The study’s central conclusion is that Beijing’s AI policy architecture is among the most advanced in the country, with four out of five evaluated policies scoring in the “excellent” or “perfect” range according to the PMC index. The highest-rated policy, Guiding Opinions on Accelerating Technological Innovation to Cultivate the Artificial Intelligence Industry in Beijing (P1), achieved a near-perfect score of 9.00, earning the classification of “perfect.” Three other policies—Zhongguancun National Independent Innovation Demonstration Zone Artificial Intelligence Industry Cultivation Action Plan (2017–2020) (P2), Beijing Action Plan for Promoting the Integrated Development of Artificial Intelligence and Education (P3), and Work Plan on Promoting Artificial Intelligence Industry Development through Public Data Opening (P4)—received “excellent” ratings, with PMC scores of 8.20, 7.25, and 7.40, respectively. Only one policy, Fifteen Measures to Accelerate the Innovative Development of Zhongguancun Science City’s Artificial Intelligence (P5), fell into the “acceptable” category, with a score of 6.98. The average PMC index across all five policies stands at 7.77, indicating a strong overall performance and a well-coordinated policy environment that supports AI development from multiple angles.
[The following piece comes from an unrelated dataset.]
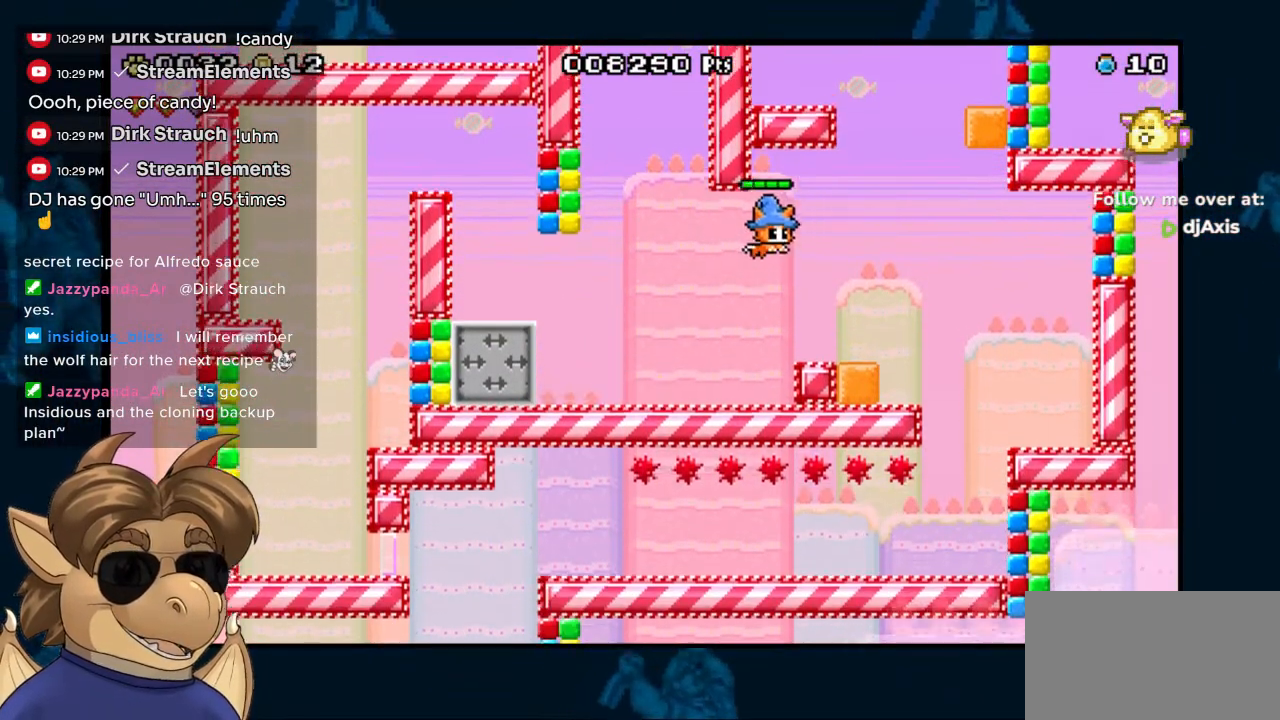
{"dt_ms": 500, "buttons": [], "left_stick": "center", "right_stick": "center", "events": [[150, "B", "up"], [300, "DPAD_RIGHT", "up"]]}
This high level of policy effectiveness is particularly significant given Beijing’s pivotal role in China’s national AI strategy. As one of the country’s primary innovation hubs, Beijing hosts over 1,000 AI enterprises, accounting for approximately 26.5% of the national total as of 2019. The city has been designated a key node in China’s broader ambition to become a global leader in AI by 2030, as outlined in the State Council’s New Generation Artificial Intelligence Development Plan. In this context, the quality and coherence of local policy frameworks are essential for translating national goals into tangible outcomes. Ren Shasha’s analysis confirms that Beijing has made substantial progress in aligning its policy instruments with strategic objectives, creating a supportive ecosystem for research, commercialization, and industry-wide transformation.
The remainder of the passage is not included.